In a separate storyline, Jim Norton puts in a touching and often comical performance as Norman, one of Angela’s rickety cancer patients (he loves morphine so much, he would like to marry it.) Norman’s daughter has trouble communicating with her sick father, and she resents Angela’s intimacy to him, going as far as to accuse her of inappropriate behaviour.

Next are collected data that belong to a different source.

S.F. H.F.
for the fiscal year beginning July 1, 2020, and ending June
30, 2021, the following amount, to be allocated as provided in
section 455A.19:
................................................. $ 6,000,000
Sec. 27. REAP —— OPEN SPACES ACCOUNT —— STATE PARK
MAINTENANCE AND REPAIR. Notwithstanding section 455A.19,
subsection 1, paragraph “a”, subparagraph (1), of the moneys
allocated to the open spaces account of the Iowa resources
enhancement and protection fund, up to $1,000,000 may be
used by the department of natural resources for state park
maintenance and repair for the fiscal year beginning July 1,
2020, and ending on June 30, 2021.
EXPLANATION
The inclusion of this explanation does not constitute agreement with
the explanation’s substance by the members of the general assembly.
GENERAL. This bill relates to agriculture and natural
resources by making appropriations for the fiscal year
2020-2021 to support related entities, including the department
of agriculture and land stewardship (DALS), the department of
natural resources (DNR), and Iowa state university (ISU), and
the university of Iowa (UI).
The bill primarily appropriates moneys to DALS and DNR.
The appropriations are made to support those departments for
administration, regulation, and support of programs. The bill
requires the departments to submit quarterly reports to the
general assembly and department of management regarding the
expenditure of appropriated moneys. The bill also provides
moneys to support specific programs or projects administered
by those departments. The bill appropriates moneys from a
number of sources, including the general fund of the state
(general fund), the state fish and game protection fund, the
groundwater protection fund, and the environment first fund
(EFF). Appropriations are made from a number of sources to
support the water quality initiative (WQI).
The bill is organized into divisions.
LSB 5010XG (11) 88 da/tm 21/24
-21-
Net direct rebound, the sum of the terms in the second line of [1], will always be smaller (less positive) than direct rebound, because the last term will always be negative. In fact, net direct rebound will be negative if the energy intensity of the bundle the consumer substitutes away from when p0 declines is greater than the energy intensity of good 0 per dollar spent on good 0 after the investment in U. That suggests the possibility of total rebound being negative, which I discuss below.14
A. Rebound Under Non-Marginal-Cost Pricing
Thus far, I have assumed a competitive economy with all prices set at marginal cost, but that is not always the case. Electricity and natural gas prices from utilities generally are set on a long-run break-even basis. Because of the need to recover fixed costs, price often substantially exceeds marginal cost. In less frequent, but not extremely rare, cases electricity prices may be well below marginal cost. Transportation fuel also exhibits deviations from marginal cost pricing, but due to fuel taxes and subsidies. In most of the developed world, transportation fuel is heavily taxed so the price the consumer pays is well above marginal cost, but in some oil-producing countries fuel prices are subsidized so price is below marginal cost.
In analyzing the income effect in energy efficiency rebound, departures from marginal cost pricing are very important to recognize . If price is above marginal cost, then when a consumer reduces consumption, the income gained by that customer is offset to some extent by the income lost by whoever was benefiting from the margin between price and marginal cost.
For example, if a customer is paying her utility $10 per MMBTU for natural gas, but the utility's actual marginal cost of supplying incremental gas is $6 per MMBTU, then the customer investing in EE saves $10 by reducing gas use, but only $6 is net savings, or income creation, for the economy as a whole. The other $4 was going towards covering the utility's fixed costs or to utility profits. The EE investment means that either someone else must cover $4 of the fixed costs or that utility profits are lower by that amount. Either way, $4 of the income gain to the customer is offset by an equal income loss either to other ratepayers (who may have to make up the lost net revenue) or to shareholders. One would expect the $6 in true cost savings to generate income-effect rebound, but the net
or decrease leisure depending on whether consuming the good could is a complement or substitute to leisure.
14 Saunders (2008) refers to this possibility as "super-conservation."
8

The set is the sum of two anatomical opposites: the New York sky and the infinite world above acts as a canopy to the mundane and melancholic world beneath, highlighting the repetitive confines of Mark’s terra firma. The Starry Messenger might be a little drawn-out and Broderick’s Mark might be 50 shades of grey but there’s something intensely touching and nuanced about his character. A little piece of us falls in love with Angela, Norman and even Anne, although we have to wait until the final scene for that to happen.

Lonergan carves his characters out with great compassion, humour and intelligence. Just don’t expect any satisfaction from this star-crossed pilgrimage – you might leave feeling a little glum.

Starry Messenger is on at the Wyndham’s Theatre until 10 August.